Intraoperative Radiotherapy for treating pancreatic carcinoma mainly uses
**Core Concept**
Intraoperative radiotherapy (IORT) is a technique that delivers high doses of radiation directly to the tumor site during surgery, minimizing damage to surrounding healthy tissues. It is particularly useful in treating pancreatic carcinoma, a highly aggressive and locally advanced cancer.

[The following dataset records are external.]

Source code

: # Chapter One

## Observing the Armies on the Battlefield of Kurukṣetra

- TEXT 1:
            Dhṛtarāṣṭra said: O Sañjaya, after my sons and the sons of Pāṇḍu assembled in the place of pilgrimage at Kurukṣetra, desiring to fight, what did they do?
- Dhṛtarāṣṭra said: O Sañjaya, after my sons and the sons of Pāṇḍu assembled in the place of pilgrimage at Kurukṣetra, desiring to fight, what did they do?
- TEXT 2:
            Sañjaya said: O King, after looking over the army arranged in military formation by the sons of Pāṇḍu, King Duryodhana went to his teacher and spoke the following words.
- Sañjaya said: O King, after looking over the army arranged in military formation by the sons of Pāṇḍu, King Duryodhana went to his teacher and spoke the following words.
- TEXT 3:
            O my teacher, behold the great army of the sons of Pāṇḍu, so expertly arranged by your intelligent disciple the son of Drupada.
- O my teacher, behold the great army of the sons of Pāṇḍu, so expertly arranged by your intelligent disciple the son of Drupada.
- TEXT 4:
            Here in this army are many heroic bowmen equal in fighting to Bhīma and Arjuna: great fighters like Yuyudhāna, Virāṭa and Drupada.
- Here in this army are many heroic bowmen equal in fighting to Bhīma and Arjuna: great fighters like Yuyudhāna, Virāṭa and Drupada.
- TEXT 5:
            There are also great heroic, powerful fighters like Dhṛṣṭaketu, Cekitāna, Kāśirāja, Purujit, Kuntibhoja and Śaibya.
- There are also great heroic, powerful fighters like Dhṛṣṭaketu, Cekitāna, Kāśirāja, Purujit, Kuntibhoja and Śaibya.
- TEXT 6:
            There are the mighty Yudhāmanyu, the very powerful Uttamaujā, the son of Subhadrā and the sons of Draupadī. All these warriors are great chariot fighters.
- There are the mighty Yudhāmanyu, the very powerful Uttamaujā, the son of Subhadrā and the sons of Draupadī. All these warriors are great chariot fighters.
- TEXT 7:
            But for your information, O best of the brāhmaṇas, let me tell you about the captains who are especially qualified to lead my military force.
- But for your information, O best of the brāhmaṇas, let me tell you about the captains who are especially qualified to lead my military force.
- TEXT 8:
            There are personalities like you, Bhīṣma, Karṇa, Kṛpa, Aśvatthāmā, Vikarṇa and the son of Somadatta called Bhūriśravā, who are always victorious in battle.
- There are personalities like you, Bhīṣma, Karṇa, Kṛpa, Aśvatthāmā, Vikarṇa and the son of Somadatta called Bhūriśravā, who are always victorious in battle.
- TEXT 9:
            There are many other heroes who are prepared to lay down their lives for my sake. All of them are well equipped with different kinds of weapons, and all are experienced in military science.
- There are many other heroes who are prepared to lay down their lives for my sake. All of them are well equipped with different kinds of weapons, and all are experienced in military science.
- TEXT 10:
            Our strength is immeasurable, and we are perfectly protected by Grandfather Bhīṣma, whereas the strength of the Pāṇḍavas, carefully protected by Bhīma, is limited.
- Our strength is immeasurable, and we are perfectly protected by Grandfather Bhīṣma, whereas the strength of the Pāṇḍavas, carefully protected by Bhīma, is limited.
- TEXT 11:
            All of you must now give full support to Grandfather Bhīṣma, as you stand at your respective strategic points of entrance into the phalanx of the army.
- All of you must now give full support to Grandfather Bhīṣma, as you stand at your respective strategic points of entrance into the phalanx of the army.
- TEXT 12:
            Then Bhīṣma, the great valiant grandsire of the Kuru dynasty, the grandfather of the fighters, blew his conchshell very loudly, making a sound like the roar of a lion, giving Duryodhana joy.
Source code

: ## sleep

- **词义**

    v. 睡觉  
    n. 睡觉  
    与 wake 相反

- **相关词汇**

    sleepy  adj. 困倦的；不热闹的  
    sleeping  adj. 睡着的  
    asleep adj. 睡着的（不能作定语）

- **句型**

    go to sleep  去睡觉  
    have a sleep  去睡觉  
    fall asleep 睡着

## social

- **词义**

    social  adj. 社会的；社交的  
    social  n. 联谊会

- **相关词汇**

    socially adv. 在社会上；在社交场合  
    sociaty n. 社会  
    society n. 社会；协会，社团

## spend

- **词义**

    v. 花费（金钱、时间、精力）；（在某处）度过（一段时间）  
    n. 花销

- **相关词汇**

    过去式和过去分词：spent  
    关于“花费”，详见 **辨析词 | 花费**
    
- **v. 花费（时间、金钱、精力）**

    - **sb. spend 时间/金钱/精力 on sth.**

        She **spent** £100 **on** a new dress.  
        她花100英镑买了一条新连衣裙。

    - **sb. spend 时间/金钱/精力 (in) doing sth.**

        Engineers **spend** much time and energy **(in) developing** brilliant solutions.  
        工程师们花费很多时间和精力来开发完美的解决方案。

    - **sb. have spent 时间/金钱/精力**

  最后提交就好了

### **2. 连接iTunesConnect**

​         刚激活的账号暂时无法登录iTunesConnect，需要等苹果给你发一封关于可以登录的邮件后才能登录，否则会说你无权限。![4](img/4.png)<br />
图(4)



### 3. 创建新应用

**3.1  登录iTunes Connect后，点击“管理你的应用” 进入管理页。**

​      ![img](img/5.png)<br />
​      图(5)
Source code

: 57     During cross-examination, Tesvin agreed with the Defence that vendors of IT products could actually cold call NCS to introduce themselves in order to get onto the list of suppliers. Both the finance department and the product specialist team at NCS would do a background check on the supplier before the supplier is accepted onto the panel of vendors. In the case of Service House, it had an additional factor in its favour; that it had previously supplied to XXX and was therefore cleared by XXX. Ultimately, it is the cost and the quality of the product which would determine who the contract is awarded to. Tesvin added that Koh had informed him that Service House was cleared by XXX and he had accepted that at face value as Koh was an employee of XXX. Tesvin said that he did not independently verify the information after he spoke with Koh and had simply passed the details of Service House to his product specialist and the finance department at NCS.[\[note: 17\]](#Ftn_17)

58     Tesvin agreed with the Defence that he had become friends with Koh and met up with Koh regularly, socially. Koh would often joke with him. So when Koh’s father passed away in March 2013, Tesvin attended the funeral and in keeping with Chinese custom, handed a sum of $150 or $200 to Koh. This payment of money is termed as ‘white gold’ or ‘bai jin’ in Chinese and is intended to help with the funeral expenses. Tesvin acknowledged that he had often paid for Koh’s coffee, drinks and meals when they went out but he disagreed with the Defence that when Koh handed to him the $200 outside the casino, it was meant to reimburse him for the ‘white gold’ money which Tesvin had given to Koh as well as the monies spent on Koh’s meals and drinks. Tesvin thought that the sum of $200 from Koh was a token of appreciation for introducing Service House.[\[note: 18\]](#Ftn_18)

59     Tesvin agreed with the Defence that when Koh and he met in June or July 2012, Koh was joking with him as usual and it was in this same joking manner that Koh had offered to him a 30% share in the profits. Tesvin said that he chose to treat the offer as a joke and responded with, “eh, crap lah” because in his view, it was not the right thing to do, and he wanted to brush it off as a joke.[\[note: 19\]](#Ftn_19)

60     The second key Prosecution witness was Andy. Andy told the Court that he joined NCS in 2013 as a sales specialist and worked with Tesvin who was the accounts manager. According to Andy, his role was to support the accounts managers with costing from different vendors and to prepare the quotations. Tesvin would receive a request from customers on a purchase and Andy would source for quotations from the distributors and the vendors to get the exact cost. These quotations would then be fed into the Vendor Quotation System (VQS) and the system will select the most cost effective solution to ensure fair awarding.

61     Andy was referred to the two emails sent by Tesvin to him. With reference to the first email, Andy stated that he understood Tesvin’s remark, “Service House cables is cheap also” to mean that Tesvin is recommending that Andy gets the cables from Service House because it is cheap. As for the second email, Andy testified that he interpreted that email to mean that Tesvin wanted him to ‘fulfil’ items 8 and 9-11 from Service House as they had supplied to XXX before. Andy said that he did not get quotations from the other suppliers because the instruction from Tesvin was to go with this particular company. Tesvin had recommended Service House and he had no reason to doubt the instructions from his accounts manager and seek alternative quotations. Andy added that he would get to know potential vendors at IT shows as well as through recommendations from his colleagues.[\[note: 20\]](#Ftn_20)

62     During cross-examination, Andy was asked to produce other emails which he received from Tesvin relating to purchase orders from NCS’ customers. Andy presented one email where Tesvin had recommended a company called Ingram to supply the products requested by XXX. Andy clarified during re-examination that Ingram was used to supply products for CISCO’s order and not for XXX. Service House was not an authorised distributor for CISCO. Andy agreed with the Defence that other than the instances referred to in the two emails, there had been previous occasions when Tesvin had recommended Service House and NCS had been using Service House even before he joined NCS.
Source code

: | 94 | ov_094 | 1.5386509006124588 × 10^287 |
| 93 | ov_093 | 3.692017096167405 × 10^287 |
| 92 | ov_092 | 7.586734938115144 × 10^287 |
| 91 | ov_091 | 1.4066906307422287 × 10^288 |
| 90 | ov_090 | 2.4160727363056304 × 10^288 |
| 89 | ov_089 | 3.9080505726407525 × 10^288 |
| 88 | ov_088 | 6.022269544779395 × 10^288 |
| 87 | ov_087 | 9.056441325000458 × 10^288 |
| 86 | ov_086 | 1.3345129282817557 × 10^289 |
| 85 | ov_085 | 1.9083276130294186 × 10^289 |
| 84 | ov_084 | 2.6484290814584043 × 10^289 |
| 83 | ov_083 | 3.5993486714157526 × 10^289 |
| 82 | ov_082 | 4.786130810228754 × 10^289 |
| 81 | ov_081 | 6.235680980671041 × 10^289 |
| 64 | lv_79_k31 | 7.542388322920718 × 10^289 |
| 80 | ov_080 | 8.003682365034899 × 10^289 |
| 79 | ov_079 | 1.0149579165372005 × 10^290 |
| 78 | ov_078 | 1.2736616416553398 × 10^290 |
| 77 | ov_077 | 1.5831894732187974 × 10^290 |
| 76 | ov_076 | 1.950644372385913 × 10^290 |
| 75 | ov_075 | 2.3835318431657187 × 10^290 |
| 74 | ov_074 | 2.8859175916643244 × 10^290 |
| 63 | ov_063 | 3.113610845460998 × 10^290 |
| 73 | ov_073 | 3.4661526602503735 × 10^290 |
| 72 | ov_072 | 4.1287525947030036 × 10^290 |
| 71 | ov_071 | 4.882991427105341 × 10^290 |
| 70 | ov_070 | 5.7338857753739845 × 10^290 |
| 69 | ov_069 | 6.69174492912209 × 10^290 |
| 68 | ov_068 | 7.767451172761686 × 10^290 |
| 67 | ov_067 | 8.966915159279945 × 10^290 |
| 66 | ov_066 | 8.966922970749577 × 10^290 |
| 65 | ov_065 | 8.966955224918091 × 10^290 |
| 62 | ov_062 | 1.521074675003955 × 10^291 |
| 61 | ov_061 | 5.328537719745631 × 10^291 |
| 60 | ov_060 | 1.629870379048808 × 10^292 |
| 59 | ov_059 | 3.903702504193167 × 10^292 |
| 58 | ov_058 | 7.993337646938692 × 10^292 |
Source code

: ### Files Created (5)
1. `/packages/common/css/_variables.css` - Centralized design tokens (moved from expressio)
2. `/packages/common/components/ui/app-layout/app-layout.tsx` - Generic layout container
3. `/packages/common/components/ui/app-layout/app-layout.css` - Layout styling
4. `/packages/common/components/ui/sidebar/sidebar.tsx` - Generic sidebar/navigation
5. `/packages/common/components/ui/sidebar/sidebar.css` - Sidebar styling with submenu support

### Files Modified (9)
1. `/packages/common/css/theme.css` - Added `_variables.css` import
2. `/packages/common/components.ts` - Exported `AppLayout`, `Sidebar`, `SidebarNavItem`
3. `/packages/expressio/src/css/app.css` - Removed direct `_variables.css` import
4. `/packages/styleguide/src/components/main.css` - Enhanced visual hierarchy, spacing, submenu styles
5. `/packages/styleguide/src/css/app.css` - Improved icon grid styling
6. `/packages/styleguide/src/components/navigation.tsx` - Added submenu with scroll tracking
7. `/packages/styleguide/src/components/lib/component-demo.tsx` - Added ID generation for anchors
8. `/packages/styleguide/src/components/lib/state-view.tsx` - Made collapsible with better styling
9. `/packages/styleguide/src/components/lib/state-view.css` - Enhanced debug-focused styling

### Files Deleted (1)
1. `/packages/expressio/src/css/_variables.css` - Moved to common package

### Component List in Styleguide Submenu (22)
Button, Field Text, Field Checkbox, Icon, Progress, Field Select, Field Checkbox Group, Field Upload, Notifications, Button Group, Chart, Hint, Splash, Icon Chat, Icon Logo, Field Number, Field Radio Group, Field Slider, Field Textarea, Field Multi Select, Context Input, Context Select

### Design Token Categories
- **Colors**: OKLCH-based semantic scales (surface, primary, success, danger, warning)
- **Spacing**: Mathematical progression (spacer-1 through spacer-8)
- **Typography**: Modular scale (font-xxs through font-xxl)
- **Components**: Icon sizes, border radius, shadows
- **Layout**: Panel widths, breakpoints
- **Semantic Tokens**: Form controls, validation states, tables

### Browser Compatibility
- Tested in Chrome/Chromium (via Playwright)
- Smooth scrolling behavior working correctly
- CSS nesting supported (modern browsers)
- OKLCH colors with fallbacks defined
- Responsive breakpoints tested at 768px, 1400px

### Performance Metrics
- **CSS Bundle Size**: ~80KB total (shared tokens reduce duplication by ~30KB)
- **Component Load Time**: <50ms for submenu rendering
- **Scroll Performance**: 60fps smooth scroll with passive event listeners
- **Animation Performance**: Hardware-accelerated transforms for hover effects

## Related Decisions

**Why the Correct Answer is Right**
Electron beam radiation is the primary choice for IORT in pancreatic carcinoma due to its ability to deliver precise and conformal doses of radiation to the tumor site, while sparing the surrounding tissues. The electron beam has a finite range, which allows it to be stopped at a specific depth, reducing the risk of damage to adjacent organs. This is particularly important in pancreatic surgery, where the tumor is often in close proximity to critical structures such as the duodenum, stomach, and major blood vessels.
**Why Each Wrong Option is Incorrect**
**Option A:** Alpha Rays are high-energy particles that have a short range and can cause significant damage to surrounding tissues, making them unsuitable for IORT.
**Option B:** Gamma Rays have a long range and can be difficult to control, increasing the risk of damage to adjacent organs and making them less suitable for IORT.
**Option D:** Proton beam radiation is a type of particle therapy that can be effective for certain types of cancer, but it is not typically used for IORT due to its limited availability and higher cost compared to electron beam radiation.
**Clinical Pearl / High-Yield Fact**
When planning IORT for pancreatic carcinoma, it is essential to carefully select the electron beam energy and beam size to ensure that the tumor is adequately covered while minimizing the risk of damage to surrounding tissues. A general rule of thumb is to use a beam energy of 10-12 MeV for pancreatic tumors, which provides a good balance between tumor coverage and tissue sparing.